Shivering, she tucked deeper under the blanket thinking of ways she might force open that downstairs window.
10
Late that evening, with the store’s lights dimmed and the big glass doors securely locked, Joe, Dulcie, Pan, and Kit waited, hidden under the antique furniture, for the upstairs door to open. When at last it did open and Courtney came out, she paused on the top step, looking up at Seaver. He smiled and leaned down and petted her and handed her a little treat. “Go on, my dear, the antiques store is yours now. Have a good time. It’s a lovely place for you to roam, to get used to the finer furnishings among which you will be living. I’m sure you won’t scratch anything, I know you’ll be a good girl.”

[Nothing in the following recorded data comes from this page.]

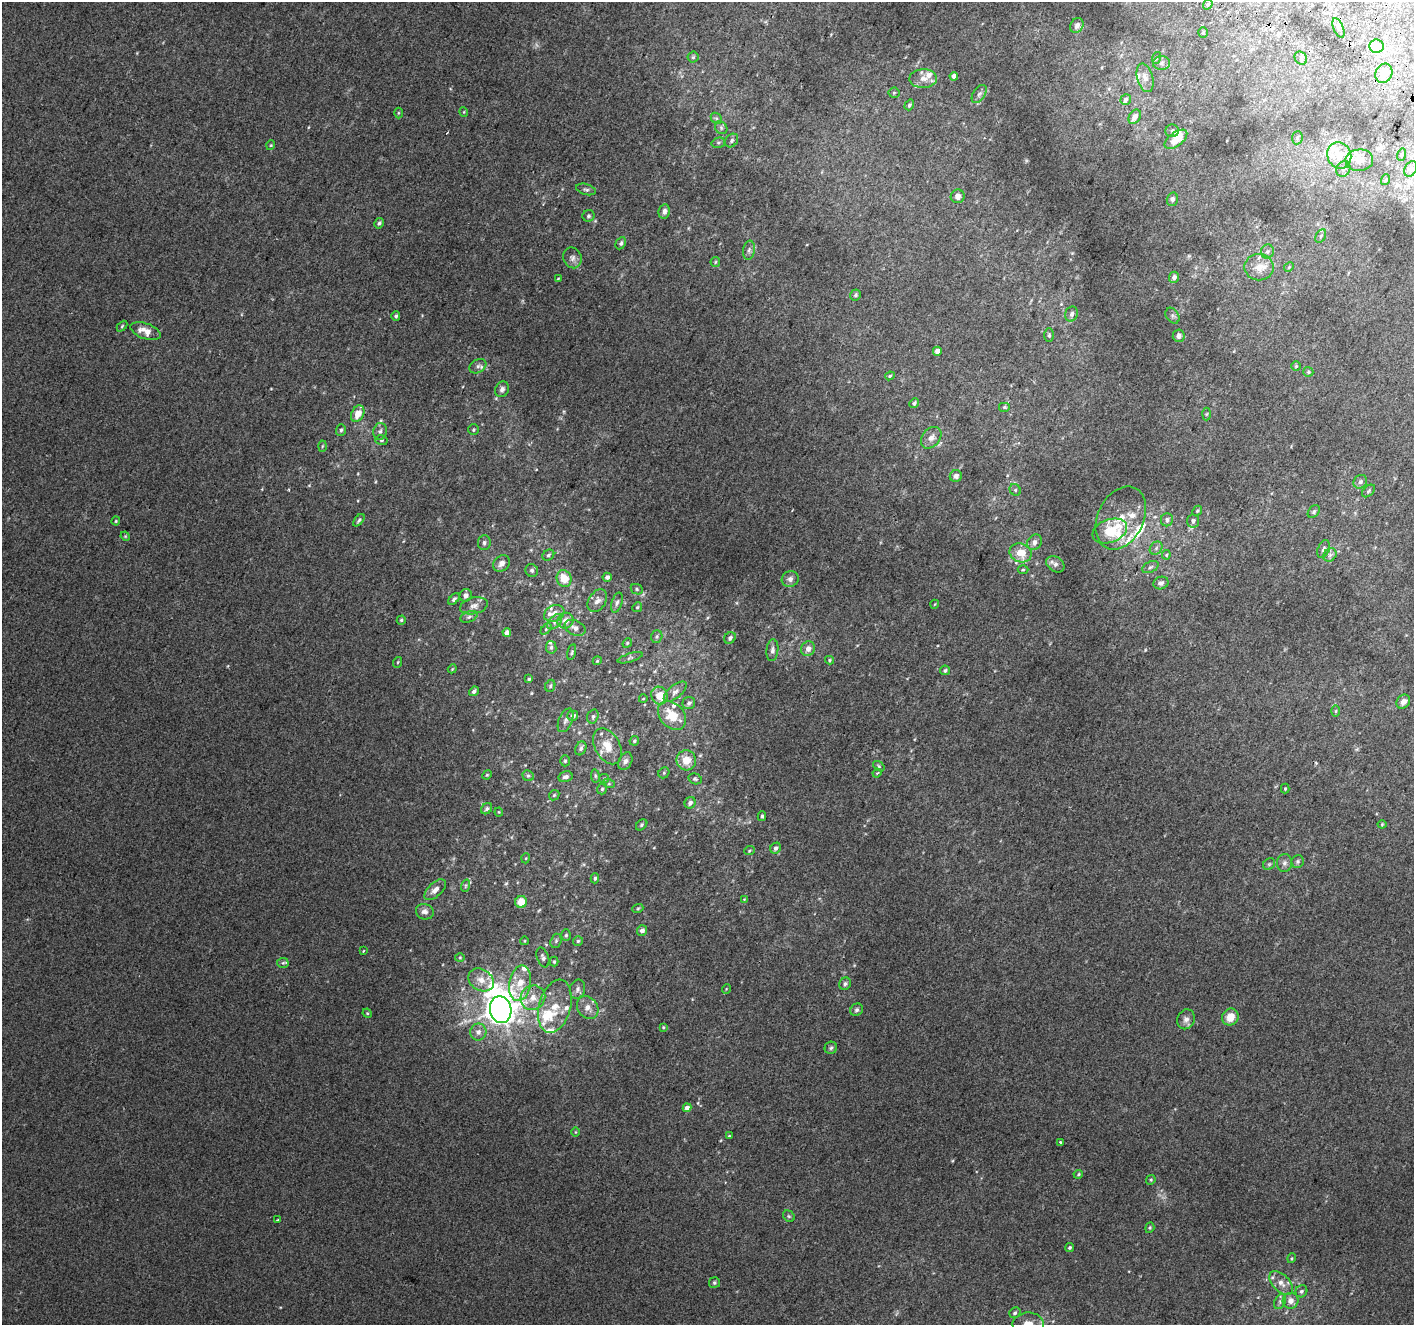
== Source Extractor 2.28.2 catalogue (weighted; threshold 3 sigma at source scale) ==
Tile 10 of 4 x 4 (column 2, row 3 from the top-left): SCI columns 1441-2852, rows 1635-2957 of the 5694 x 5850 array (HDU 1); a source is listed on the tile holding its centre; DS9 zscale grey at full resolution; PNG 1416 x 1327 px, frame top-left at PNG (2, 2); each listed source drawn as its Kron ellipse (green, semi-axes under 4 px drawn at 4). Shown black and unused: <1% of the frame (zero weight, under 2 of 3 exposures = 2% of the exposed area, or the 3 px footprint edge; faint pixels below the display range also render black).
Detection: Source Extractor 2.28.2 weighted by HDU 2 'WHT'; one run over the whole footprint, this tile lists its part. Background 0.012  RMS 0.0071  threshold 0.0317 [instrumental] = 3 sigma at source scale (4.5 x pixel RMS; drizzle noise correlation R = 1.50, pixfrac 1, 0.0396/0.0396 arcsec/px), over >= 5 px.
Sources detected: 252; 1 inside a brighter object's white glare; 2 cosmic-ray / hot-pixel residue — neither listed nor drawn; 21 inside a brighter listed object's ellipse — not listed separately; the other 228 listed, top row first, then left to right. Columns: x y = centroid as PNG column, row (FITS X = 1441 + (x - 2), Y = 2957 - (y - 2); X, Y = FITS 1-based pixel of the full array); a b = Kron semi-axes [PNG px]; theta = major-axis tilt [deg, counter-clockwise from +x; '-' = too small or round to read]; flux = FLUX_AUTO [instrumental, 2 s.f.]
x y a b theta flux
1208 4 5 4 - 1.3
1077 25 8 6 59 2.2
1339 28 10 5 -68 2.2
1203 33 5 4 - 0.93
1376 46 7 6 - 28
693 57 5 5 - 1.3
1156 58 6 4 72 0.94
1301 58 7 5 -50 1.7
1161 63 8 6 0 2.7
1384 73 10 8 66 8.2
954 76 4 4 - 5.3
1145 78 14 8 -74 5
923 79 14 9 2 5.9
894 93 5 5 - 1.1
979 94 10 6 57 2.1
1126 100 5 5 - 1.7
909 105 5 4 - 1.2
464 112 5 3 - 0.57
398 113 5 3 - 0.71
1135 117 8 5 56 4.1
716 118 6 4 -43 1.3
721 128 7 5 -47 1.6
1172 131 6 6 - 1.8
1297 138 6 5 - 1.3
1176 139 13 6 37 12
732 140 7 6 - 1.8
718 143 7 5 16 1.2
271 145 5 3 - 0.58
1339 155 13 11 -65 11
1401 155 6 4 73 0.94
1359 160 14 11 7 7.5
1343 169 8 6 60 2.4
1411 169 8 6 59 2.4
1385 180 5 3 - 0.72
586 189 10 5 -16 1.6
958 196 7 7 - 3.8
1172 199 7 5 73 2
664 211 7 6 - 2.7
588 216 6 6 - 1.3
379 223 5 4 - 1.2
1321 236 7 4 61 1.4
621 243 6 5 - 1.6
749 250 9 6 80 2.2
1267 252 7 6 - 1.8
572 258 10 9 - 3.1
715 262 5 4 - 0.92
1259 267 14 13 - 9
1289 267 5 4 - 0.83
1174 277 5 5 - 3
558 279 3 3 - 0.6
856 295 5 5 - 1.2
1072 314 8 6 72 2.1
396 316 5 4 - 1.4
1172 316 8 6 -56 1.9
122 326 6 4 46 0.82
146 331 16 7 -20 8.1
1049 335 7 5 -90 1.2
1179 336 6 6 - 3.1
937 351 4 4 - 4.6
478 366 9 6 30 2.2
1296 366 5 4 - 0.88
1308 372 5 5 - 1.1
890 376 5 4 - 0.89
502 389 8 6 62 2.7
914 403 5 4 - 1.5
1005 407 6 5 - 1.1
358 414 9 6 63 8.3
1206 414 6 4 88 0.95
341 430 6 4 72 1.4
473 430 5 5 - 1
380 431 8 6 76 2.3
931 438 12 8 51 4.1
381 440 6 5 - 1.3
322 446 5 3 - 0.79
956 476 6 5 - 3.2
1360 482 7 6 - 2.1
1015 490 6 5 - 1.2
1368 491 7 5 42 1.3
1197 511 5 4 - 0.96
1314 512 7 5 49 1.4
1121 518 33 23 64 20
359 520 7 4 50 1.2
1167 520 6 6 - 2.1
116 521 4 4 - 0.76
1193 521 6 6 - 2.2
1110 531 18 11 20 22
125 536 5 4 - 0.71
1034 542 8 7 - 3.1
484 543 7 6 - 1.8
1156 548 7 5 48 1.8
1324 549 9 5 67 2.1
1021 553 11 9 -20 12
548 555 6 5 - 1.3
1166 555 4 4 - 0.8
1330 555 7 6 - 2.1
501 563 9 7 41 3.5
1055 564 10 7 -35 2.9
1150 567 9 5 27 1.7
532 570 6 6 - 1.6
1023 570 5 3 - 0.7
607 577 4 4 - 2.7
564 579 8 7 - 12
790 579 8 7 - 3
1161 583 7 6 - 2.7
637 589 6 5 - 1.2
466 595 6 6 - 2.7
454 599 7 4 45 1.6
597 601 12 8 56 3.9
617 603 10 5 74 2
935 604 4 3 - 0.49
474 606 14 8 13 4.6
637 607 5 4 - 0.95
554 613 10 8 26 5.4
469 617 9 5 22 1.9
401 620 4 4 - 0.94
566 621 8 7 - 5.6
555 622 9 5 45 2.2
575 628 11 7 -24 4.2
546 629 6 4 46 1
507 632 4 4 - 4.1
657 637 6 5 - 1.4
730 638 6 5 - 2.2
627 643 5 4 - 0.85
551 647 6 5 - 1.5
808 649 7 7 - 4.2
772 650 11 6 84 2.7
572 652 8 4 77 0.99
630 658 13 4 17 1.5
829 660 4 4 - 0.82
597 661 4 3 - 0.65
398 662 5 3 - 0.68
452 669 4 3 - 0.6
945 670 5 4 - 1.3
529 679 4 4 - 1.1
550 686 6 5 - 1.1
474 691 5 4 - 1.7
675 692 14 6 40 3.3
659 696 9 8 - 8.6
643 699 4 2 - 0.5
1403 702 7 6 - 3.8
689 703 6 6 - 1.9
1336 711 6 4 89 0.87
573 716 5 5 - 3.4
593 716 7 5 73 1.5
672 716 16 12 -48 14
565 720 12 6 67 2.6
634 741 5 4 - 1.1
607 746 19 12 -62 11
581 748 7 5 64 1.9
686 760 10 10 - 10
565 761 5 4 - 1
625 761 9 6 64 2.8
879 766 6 4 -37 1
664 773 6 5 - 1
877 773 4 3 - 0.9
487 775 5 4 - 0.8
528 776 6 5 - 1.3
595 776 7 3 -82 0.89
565 777 7 5 15 2.5
604 779 5 4 - 0.79
695 779 7 5 -16 1.4
609 784 6 4 -18 0.97
602 789 5 5 - 1.1
1285 789 5 4 - 0.7
554 795 6 4 45 0.91
690 803 6 5 - 2.6
487 809 6 5 - 1.4
499 812 4 4 - 0.62
762 816 5 3 - 1.2
1382 824 4 4 - 0.67
642 825 6 4 43 1.1
776 848 6 5 - 2.2
749 851 5 4 - 0.87
526 858 5 3 - 0.62
1298 861 6 6 - 1.4
1284 863 9 7 86 2.5
1269 864 6 5 - 1.2
595 878 5 4 - 1.3
465 886 6 4 71 1
435 890 13 6 43 4.3
744 899 4 4 - 0.54
521 902 6 6 - 10
638 908 5 3 - 0.76
425 912 9 7 -18 3
642 931 5 5 - 2.9
566 935 6 5 - 1.1
524 941 4 3 - 0.54
556 941 7 5 71 1.4
578 941 5 5 - 1.1
363 951 3 2 - 0.63
460 957 5 3 - 0.65
543 957 10 5 -70 2.2
554 962 5 4 - 0.85
283 963 6 5 - 1
481 980 13 10 -33 7
520 983 18 10 79 12
845 984 6 5 - 1.7
577 989 10 7 75 2.8
726 989 5 3 - 0.51
533 998 13 12 - 8
555 1006 27 16 74 16
588 1008 12 10 -56 5.3
501 1010 13 10 -79 1100
857 1010 6 6 - 1.5
367 1013 5 4 - 0.74
1230 1017 9 8 - 9
1186 1019 10 8 66 3.3
663 1027 4 3 - 0.65
478 1032 8 8 - 3.9
831 1048 6 6 - 1.5
687 1108 4 4 - 4.3
575 1132 5 3 - 0.66
729 1136 4 4 - 0.79
1061 1142 3 3 - 4.4
1078 1174 5 4 - 0.79
1151 1180 5 4 - 0.82
789 1216 6 5 - 1.1
277 1220 3 2 - 0.96
1150 1228 5 4 - 0.87
1070 1247 4 4 - 1.1
1292 1258 5 3 - 0.73
714 1283 5 5 - 1.1
1281 1283 14 8 -45 5.9
1301 1291 6 5 - 1.6
1280 1301 8 5 64 1.7
1290 1301 8 8 - 4.4
1015 1313 6 5 - 1.5
1028 1324 15 11 0 8.7
Isophote crosses this tile's border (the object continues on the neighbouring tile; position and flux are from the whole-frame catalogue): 1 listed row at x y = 1028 1324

His words made Courtney want to throw up. She glanced up at him innocently, as sweetly as she could manage, and raced down the steps. Moving out of his sight, she leaped to the top of a small, hand-carved writing desk that stood against the inner wall. The subtly lit display windows formed a background to the rich brocades, golden pitchers, gilded chairs all artfully arranged. She sat looking out among the shadows. She listened to the upstairs door close. Slowly, in the whisper of light from the windows, the shadows began to take shape, to morph into vague forms that only a cat could see. She sat watching until at last a cat slipped out, then another, each watching the door above in case it might open again.
Dulcie appeared from under a settee, Kit and Pan from behind a china cabinet. Then Joe Grey from an elegantly arranged tangle of gold satin draped over a chair. As he reared up, the tomcat’s silver-gray coat glowed against the gold like another piece of rare artwork.
Courtney sat tall on the desk before them, between a 1900 silver centaur priced at eight thousand dollars, and a seventeenth-century stone lion at twenty thousand, each price on a little card slipped beneath the object. Joe Grey, looking up at her, knew she was the most beautiful of the three. When finally she leaped down she led them winding through the store and into the little powder room with its gilt mirror, lace-edged curtains, and hand-painted tile.